• **WHAT TO WORK ON**:
[1] In the text below on the Pacific Film Archive's audio recordings, translate this sentence into Spanish: "This fall, we applied for and received a grant through the Council on Library and Information Resources to digitize 750 of the earliest recordings."
[2] Decide whether each statement agrees with the text below on the Pacific Film Archive's audio recordings. Answer yes or no for each and quote the deciding words from the text. (a) Until 2006, the recordings were made on consumer-grade audio cassettes. (b) The grant will fund the digitization of 1,000 of the earliest recordings. (c) Angela Davis was at the archive in 1978.

I recently had a chance to work with a collection at BAMPFA that I find really fascinating and that is definitely under-utilized (and also basically undiscoverable at the moment). We have a collection of audio recordings going back to the 1970s that is described in disparate data sources including a paper card catalog (fuck yeah!) and I took a deep dive into merging and normalizing these sources. Here’s the Github repo that includes the scripts and data sets I used.

akira kurosawa at pfa Here is Akira Kurosawa chilling at the PFA. Image courtesy Berkeley Art Museum and Pacific Film Archive.

Since about the mid-1970s (we have some earlier recordings, but it was inconsistent then), the Pacific Film Archive has been recording guest speakers related to its acclaimed film programming. These have mostly included filmmakers and film critics from around the world, but there are outliers like the one time Angela Davis was hanging out with Ousmane Sembène in 1978. The early years in particular are extremely dense with top names of international and experimental cinema–Chantal Akerman, Werner Herzog, Jean-Pierre Gorin, Richard Serra, Yvonne Rainer, the Kuchar brothers were just some of the frequent guests of the late 70s. There were also visits from Soviet cinema leaders and members of the “Third Cinema” movement, among many others, along with deep dives into historical Hollywood genre pictures and classics (remember when King Vidor and Doug Sirk dropped by?).

Until 2006, these recordings were made on consumer-grade audio cassettes, along with a handful of reel-to-reel tapes, which clearly does not bode well for their long-term accessibility to film scholars and nerds. We have been digitizing tapes piecemeal with greater or lesser success in-house, and in partnership with projects like California Revealed. This fall, we applied for and received a grant through the Council on Library and Information Resources to digitize 750 of the earliest recordings.

A key element of this digitization project will be to align the existing descriptive metadata about the recordings with the digitized assets that we’ll get from our vendor. I’m going to describe my efforts to clean the existing data about these recordings and merge it with descriptive data related to our born-digital audio recordings.

• **RECORD SET**:
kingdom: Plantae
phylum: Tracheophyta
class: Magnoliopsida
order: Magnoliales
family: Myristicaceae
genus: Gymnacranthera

• **FULL ANSWERS**:
[1] Este otoño solicitamos y recibimos una subvención a través del Council on Library and Information Resources para digitalizar 750 de las grabaciones más antiguas.

[2]
(a) Yes: "Until 2006, these recordings were made on consumer-grade audio cassettes"
(b) No: "to digitize 750 of the earliest recordings"
(c) Yes: "the one time Angela Davis was hanging out with Ousmane Sembène in 1978"